Cardiac electrical and mechanical functions depend upon homeostatic ion gradients that are regulated by a number of transmembrane ion transport mechanisms including L-type Ca2+ channel current (ICa.L) and Na+/Ca2+ exchange current (INa/Ca). Alterations in these currents, such as those induced by neurohumoral agents (e.g. cytokines), can change cardiac function in both the normal and diseased heart. Proinflammatory cytokines such as interleukin (IL)-1beta and tumor necrosis factor (TNF)- alpha have been associated with injury- and immune-mediated decreases in cardiac function; however, little is known about the cellular mechanism(s) underlying this cytokine-induced cardiac depressant effect. Therefore, the long-term goal of this research is to define the signal transduction cascades of endogenous neurohumoral peptides (including IL-1beta and TNF- alpha) that modulate myocardial electrical activity and contraction under physiological and pathological conditions. Ceramide, which is produced by IL-1beta and TNF-alpha stimulation, has been shown to mediate many biological effects of these two cytokines in non-cardiac cells, and our preliminary studies show that ceramide is involved in the IL-1beta-induced suppression of ICa.L in adult rat ventricular myocytes. However, the mechanism by which ceramide suppresses ICa.L and other transporters that modulate cardiac contractile function remains undefined. Thus, the goal of this proposal is to elucidate the role of ceramide in cardiac cell function. The following specific aims will be addressed.

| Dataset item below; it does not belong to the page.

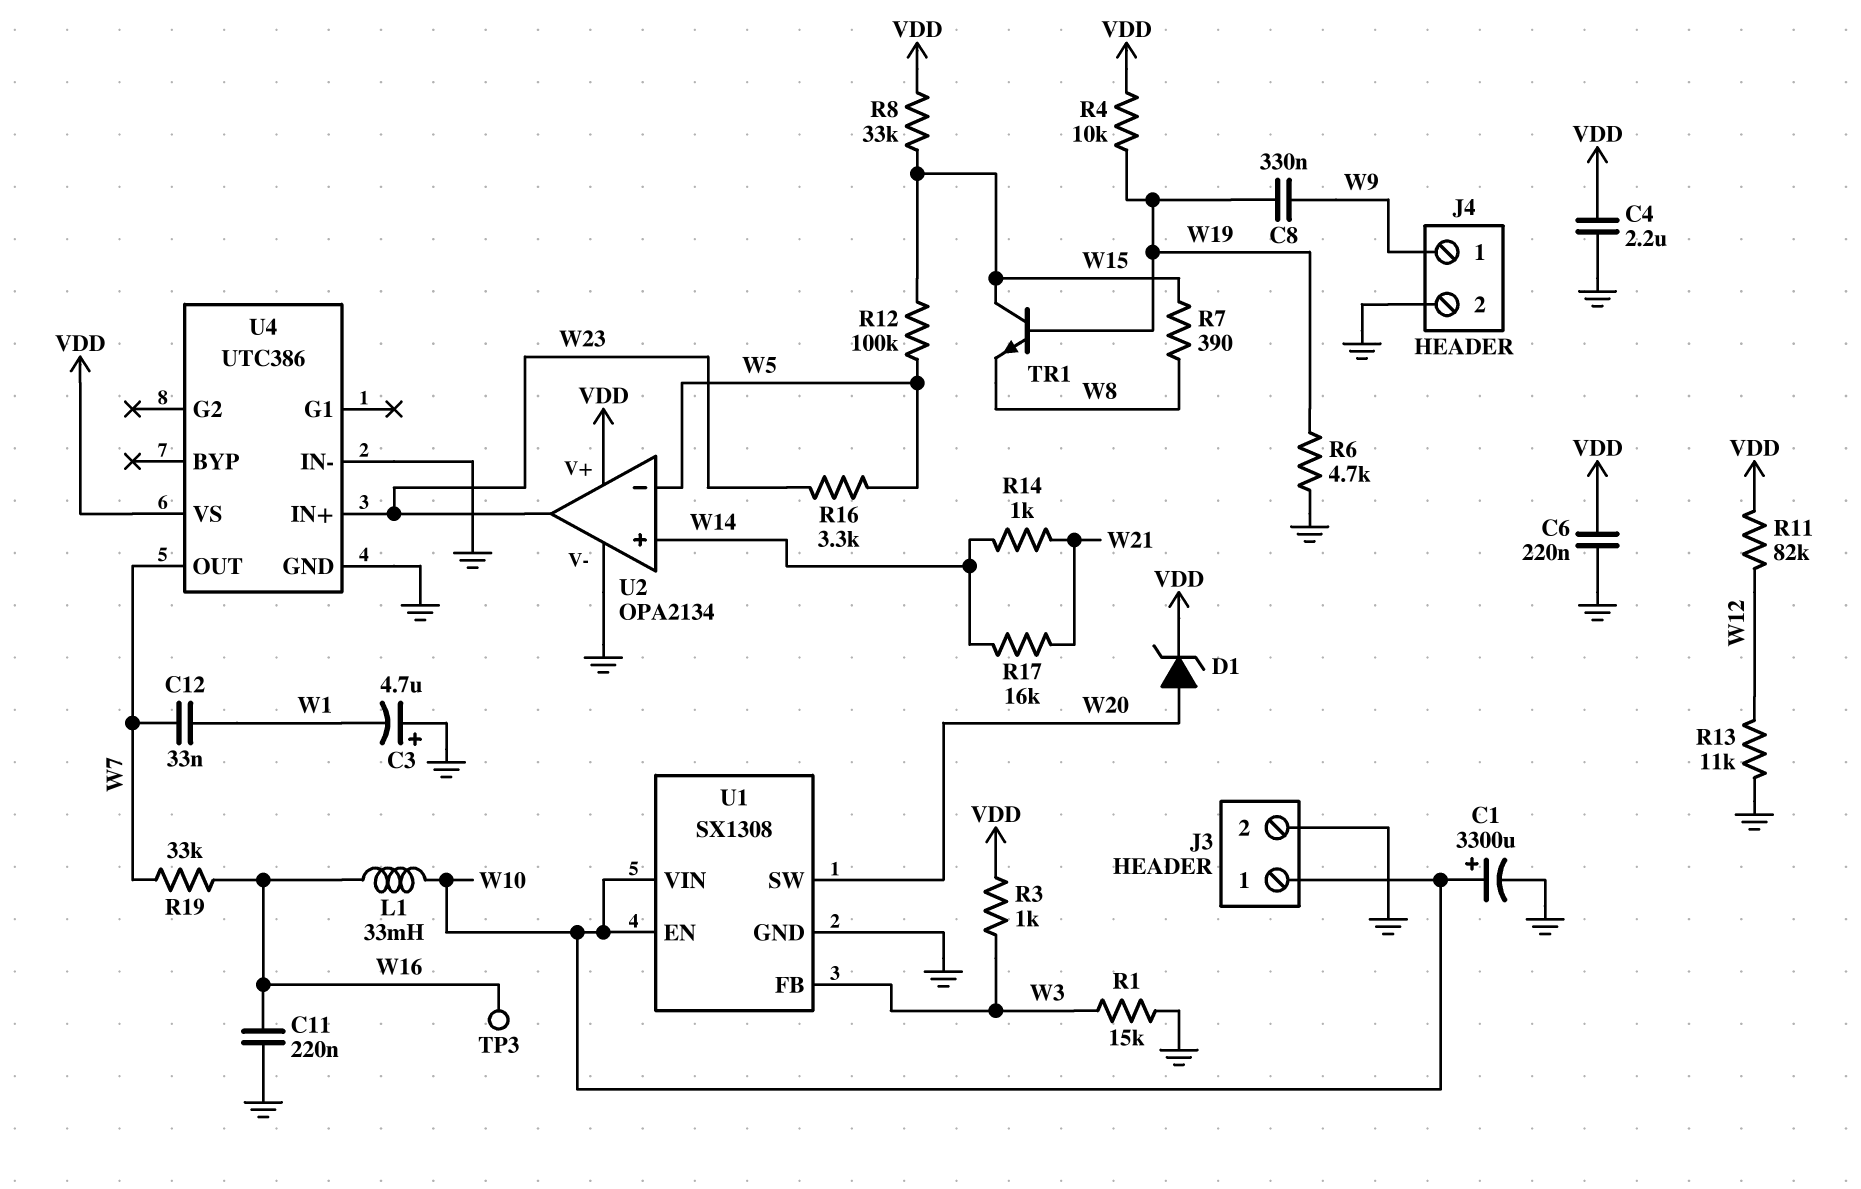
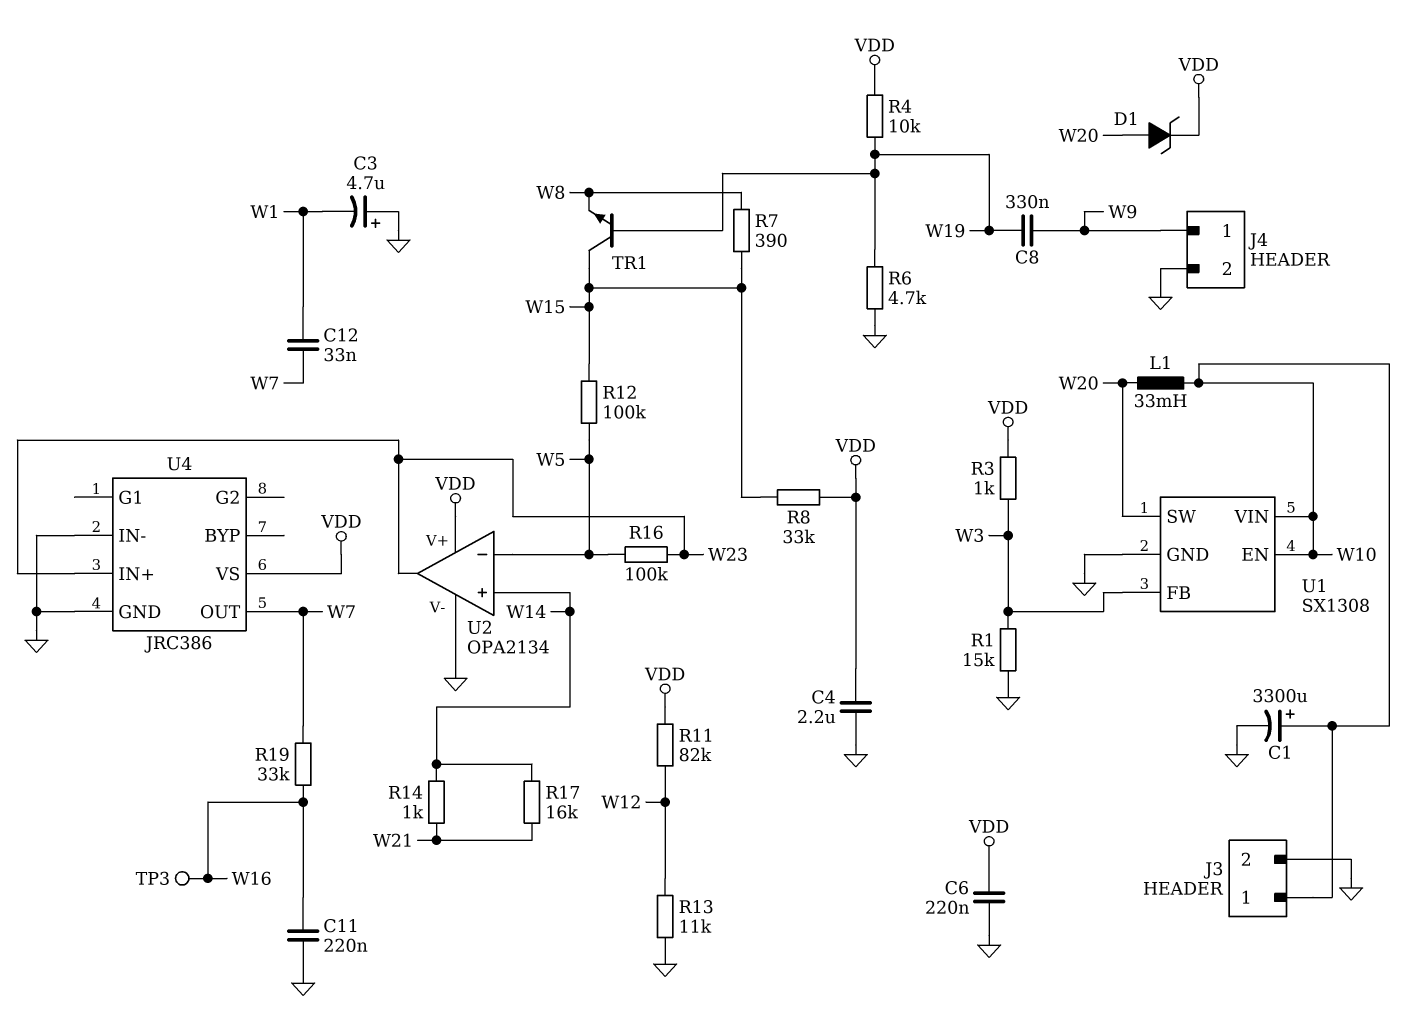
L1: 33mH (W10, W16) -> 33mH (W10, W20)
R16: 3.3k (W5, W23) -> 100k (W5, W23)
U4: UTC386 -> JRC386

Specific Aim 1 will test the hypothesis that ceramide suppresses ICa.L, INa/Ca and the Ca2+ transient, thereby suppressing cardiac contractility.
Specific Aim 2 will test the hypothesis that phosphorylation of specific proteins is required for the effects of ceramide on these membranes currents and contraction.
Specific Aim 3 will test the hypothesis that mitogen-protein (MAP) kinase and protein kinase C (PKC-zeta) are involved in the cardiac effects of ceramide. Using adult rat ventricular myocytes as a model, this project will utilize multiple technical approaches including patch-clamp techniques, biochemical and molecular assays (e.g. Western blot analysis), contraction measurement (e.g. edge-detection techniques), and fluorescent microscopy to study the mechanism by which ceramide mediates changes in cardiac cell function. Results of this study will add significant new information concerning the pathophysiological role of ceramide in the modulation of cardiac function. Thus, the results will also offer insights into the possible development of specific pharmacological strategies to treat the cardiac dysfunction associated with immunologically-mediated disorders and cancer treatment by cytokines.